Type 1 diabetes mellitus (T1DM) is an autoimmune disease caused by progressive destruction of insulin-producing pancreatic β-cells. Both viral infections and the cytokines interleukin-1β (IL-1β) and interferon-γ (IFN-γ) have been suggested as potential mediators ofβ -cell death in early T1DM. We presently investigated whether the viral replicative intermediate double stranded RNA [here used as synthetic polyinosinic-polycytidylic acid (PIC)] modifies the effects of IL-1β and IFN-γ on gene expression and viability of rat pancreatic β-cells. For this purpose, fluorescence-activated cell sorting-purified rat β-cells were exposed for 6–16 h (study of gene expression by RT-PCR) or 6–9 days (study of viability by nuclear dyes) to PIC and/or IL-1β and IFN-γ. PIC increased the expression of Fas and Mn superoxide dismutase messenger RNAs by 5- to 10-fold. IL-1β and a combination of PIC and IFN-γ (but not PIC or IFN-γ alone) induced expression of inducible nitric oxide (NO) synthase (iNOS) and consequent NO production.
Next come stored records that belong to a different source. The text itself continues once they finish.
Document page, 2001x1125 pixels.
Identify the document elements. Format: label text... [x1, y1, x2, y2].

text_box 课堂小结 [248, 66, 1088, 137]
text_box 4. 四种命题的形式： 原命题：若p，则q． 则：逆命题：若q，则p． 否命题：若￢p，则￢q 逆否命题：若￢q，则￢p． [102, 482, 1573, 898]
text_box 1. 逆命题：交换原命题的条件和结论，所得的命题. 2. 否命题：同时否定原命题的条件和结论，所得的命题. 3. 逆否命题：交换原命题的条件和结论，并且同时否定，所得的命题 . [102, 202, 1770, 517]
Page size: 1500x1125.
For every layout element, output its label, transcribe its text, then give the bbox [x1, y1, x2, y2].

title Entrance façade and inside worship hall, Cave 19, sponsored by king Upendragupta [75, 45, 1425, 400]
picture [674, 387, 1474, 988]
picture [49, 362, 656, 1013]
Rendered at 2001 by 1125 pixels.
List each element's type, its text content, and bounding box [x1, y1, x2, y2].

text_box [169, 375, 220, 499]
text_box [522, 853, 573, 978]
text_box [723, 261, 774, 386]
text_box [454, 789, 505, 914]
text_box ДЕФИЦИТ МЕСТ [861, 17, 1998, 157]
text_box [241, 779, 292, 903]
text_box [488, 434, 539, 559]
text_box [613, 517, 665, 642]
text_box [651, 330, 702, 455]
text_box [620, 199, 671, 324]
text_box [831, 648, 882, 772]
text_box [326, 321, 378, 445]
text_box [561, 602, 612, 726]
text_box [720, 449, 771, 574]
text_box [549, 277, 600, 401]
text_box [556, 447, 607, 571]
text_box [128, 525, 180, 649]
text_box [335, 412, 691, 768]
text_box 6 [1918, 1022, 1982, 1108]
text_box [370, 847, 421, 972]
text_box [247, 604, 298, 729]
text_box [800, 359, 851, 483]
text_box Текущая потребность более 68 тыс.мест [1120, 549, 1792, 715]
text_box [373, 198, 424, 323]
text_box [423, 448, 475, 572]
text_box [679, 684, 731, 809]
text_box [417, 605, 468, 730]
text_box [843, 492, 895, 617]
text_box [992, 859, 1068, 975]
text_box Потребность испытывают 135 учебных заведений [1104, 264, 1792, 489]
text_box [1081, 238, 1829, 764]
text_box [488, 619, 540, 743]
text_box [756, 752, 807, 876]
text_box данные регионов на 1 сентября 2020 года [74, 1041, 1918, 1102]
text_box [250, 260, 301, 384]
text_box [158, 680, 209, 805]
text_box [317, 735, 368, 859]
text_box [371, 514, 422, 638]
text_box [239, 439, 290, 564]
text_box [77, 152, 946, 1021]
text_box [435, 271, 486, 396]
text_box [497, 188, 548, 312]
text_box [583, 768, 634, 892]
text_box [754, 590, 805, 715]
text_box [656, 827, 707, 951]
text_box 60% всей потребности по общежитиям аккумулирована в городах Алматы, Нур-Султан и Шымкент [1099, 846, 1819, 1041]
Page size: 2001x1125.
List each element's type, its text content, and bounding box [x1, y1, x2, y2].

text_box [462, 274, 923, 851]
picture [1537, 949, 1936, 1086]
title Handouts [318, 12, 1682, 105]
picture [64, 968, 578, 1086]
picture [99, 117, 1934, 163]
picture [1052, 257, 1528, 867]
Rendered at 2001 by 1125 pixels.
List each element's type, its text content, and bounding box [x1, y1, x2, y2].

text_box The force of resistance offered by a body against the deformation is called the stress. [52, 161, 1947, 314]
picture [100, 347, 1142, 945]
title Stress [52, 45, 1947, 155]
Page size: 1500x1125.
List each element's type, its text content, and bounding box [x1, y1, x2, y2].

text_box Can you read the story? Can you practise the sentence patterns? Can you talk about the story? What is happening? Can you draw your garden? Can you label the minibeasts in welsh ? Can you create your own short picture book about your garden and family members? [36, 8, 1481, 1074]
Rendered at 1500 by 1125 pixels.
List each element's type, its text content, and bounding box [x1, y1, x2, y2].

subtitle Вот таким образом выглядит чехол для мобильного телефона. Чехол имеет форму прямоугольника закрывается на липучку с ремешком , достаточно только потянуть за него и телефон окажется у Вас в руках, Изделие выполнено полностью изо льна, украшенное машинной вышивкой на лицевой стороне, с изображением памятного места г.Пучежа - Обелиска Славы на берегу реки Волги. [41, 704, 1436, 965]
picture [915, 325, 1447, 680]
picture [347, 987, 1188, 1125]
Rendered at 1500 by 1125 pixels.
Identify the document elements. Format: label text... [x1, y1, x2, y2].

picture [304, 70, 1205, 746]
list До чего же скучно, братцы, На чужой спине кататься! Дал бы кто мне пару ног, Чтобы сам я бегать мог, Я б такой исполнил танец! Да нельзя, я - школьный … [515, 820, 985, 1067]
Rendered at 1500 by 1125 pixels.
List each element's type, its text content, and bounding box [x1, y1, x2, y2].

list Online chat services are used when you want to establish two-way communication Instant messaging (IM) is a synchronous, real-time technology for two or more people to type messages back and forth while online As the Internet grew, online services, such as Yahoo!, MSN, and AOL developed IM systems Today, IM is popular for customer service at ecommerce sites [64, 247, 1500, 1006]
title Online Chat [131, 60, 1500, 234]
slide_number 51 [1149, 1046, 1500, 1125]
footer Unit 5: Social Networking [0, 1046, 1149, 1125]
Induction of iNOS expression by PIC and IFN-γ requires nuclear factor-κB activation, as suggested by transfection experiments with iNOS promoter-luciferase reporter constructs into primary β-cells. Combinations of IL-1β plus IFN-γ, PIC plus IFN-γ, or PIC plus IL-1β induced a 2- to 3-fold increase in the number of apoptotic β-cells. Blocking of iNOS activity significantly decreased PIC- plus IL-1β-induced, but not PIC- plus IFN-γ-induced, apoptosis. In conclusion, PIC alone or in combination with cytokines modifies the expression of several genes in pancreatic β-cells. Two of these genes, Fas and iNOS, may contribute to β-cell death. The transcription factor nuclear factor-κB is required for PIC-induced iNOS expression. PIC has an additive effect on cytokine-inducedβ -cell death by both NO-dependent (in the case of IL-1β) and NO-independent (in the case of IFN-γ) mechanisms. These findings suggest that viral intermediates in synergism with local cytokine production may play an important role in β-cell apoptosis in early T1DM.